CHP Genel Başkanı Özgür Özel, “Darbe bu süreç için bastırıldı ama darbecilerin niyeti değişmedi. Fırsatını bulurlarsa yeniden buna kalkışacaklardır” dedi.
CHP lideri, Birgün Gazetesi’nden Semra Kardeşoğlu’nun sorularını yanıtladı. Özel, İBB Başkanı Ekrem İmamoğlu’nun tutuklanması ve 19 Mart’tan itibaren başlayan protestoları ve devamındaki süreci değerlendirdi.

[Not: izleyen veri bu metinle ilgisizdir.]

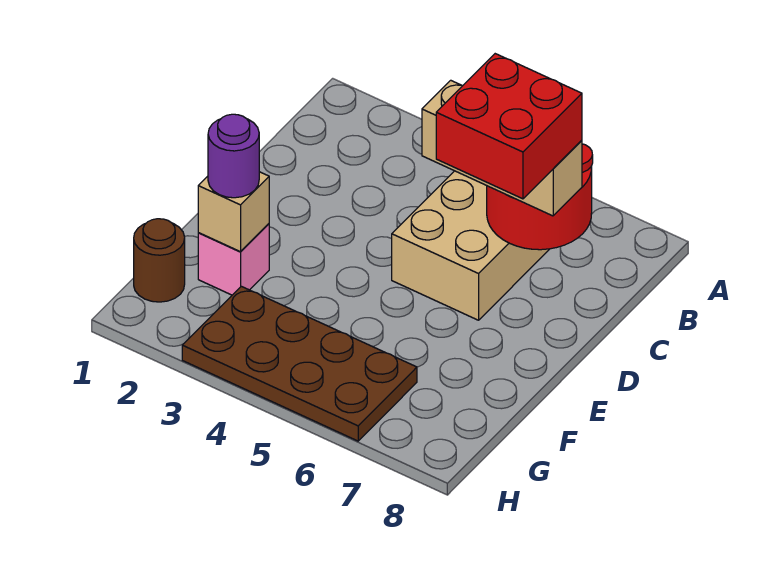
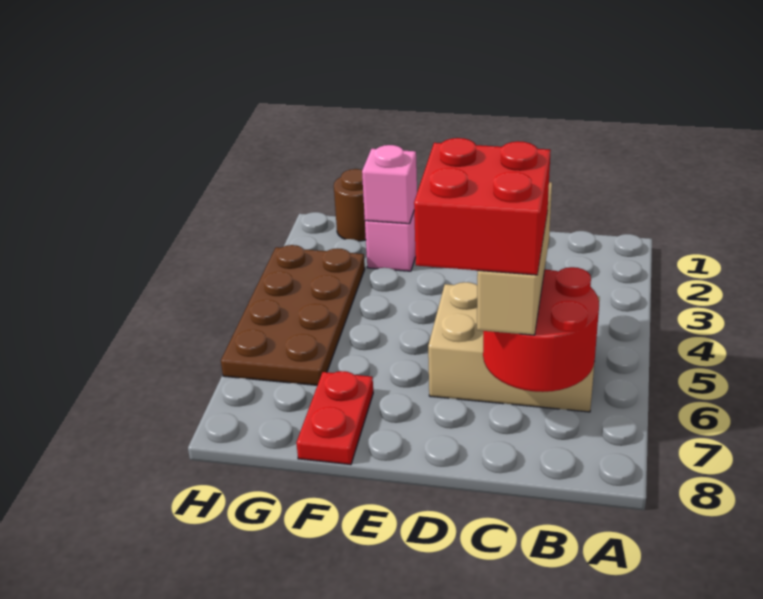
tan 1x1 brick [198,172,269,252] -> pink 1x1 brick [362,145,417,224]
purple 1x1 round brick [208,114,259,198] -> none
none -> red 1x2 plate [296,371,373,465]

Özel, “Darbe bu süreç için bastırıldı ama darbecilerin niyeti değişmedi. Fırsatını bulurlarsa yeniden buna kalkışacaklardır. Onlara yeni fırsat vermeyecek olan darbeyi püskürten iradenin dimdik ayakta durması ve bunun sürekli hale getirilmesi gerekir” dedi.
Birinci hedef sandığa kavuşmak diyen Özel, “Dünyanın en büyük metropolüne kayyum atamaya kalkmak, en önemli rakibini tutuklatmak büyük bir gözü dönmüşlükten başka bir şey değil. Bir yıl önceki sandığı ve orada ortaya çıkmış halk iradesini ortadan kaldırmaya çalışan zihniyet, gelecekte kazanamayacağını düşündüğü sandığı da ortadan kaldırmayı göze alır. Onun için birinci hedef sandığı bu gözü dönmüşlüğün elinden kurtarmak ve bir seçim yapabilmek. Tekrar etmek gerekirse, ‘otokrasi mi demokrasi mi’ kararını vermek” diye konuştu.
Muhalefete birlik çağrısı yapan Özel, şunları söyledi: “Hiç kuşkusuz vaadimiz güçlü bir parlamento ve demokrasi. Buna kavuşmak için çok büyük bir ittifak kurmalıyız. Bu ittifakın içinde muhalefetteki demokrasi isteyen bütün kesimler olmalı. Çünkü Zafer Partisi ile DEM Partisi’nin aynı zeminde buluşmasının imkanı demokrasiyi korumak olabilir. Açık söylemek gerekirse Tayyip Erdoğan amacına ulaşırsa ortada ne DEM ne Zafer ne CHP ne de İYİ Parti kalır, hatta AK Parti ile MHP’deki siyasetçilerin de bir önemi kalmayacak. Çünkü demokratik siyaset ortadan kalkınca hiçbir şey kalmayacak.”
Bahçeli’nin açıklamalarına da değinen Özel, Bahçeli’ye şu yanıtı verdi: “Biz Bahçeli’yi demokratik zemine davet ediyoruz. Biz kendi önümüze tuttuğumuz ışıkla yürüyeceğiz. Burada en önde de gençler yürüyor, bütün demokratlar yürüyor. Bahçeli tutulan bu ışığa katkı sağlayacaksa buyursun gelsin. Hiç kuşku yok ki ışığını bizim önümüze doğru tutabilir ama onun tuttuğu ve istikamet verdiği ışıktan yürümeyeceğiz. Bu kadar kötülük yapmış birisi ‘Gelin buradan yürüyün’ dese inanmam mümkün olmaz. Bizi şeytanlaştırdığı, terörle bitiştirdiği yerden sonra gelin buradan yürüyün, vallahi ben oradan yürüme niyetinde değilim.”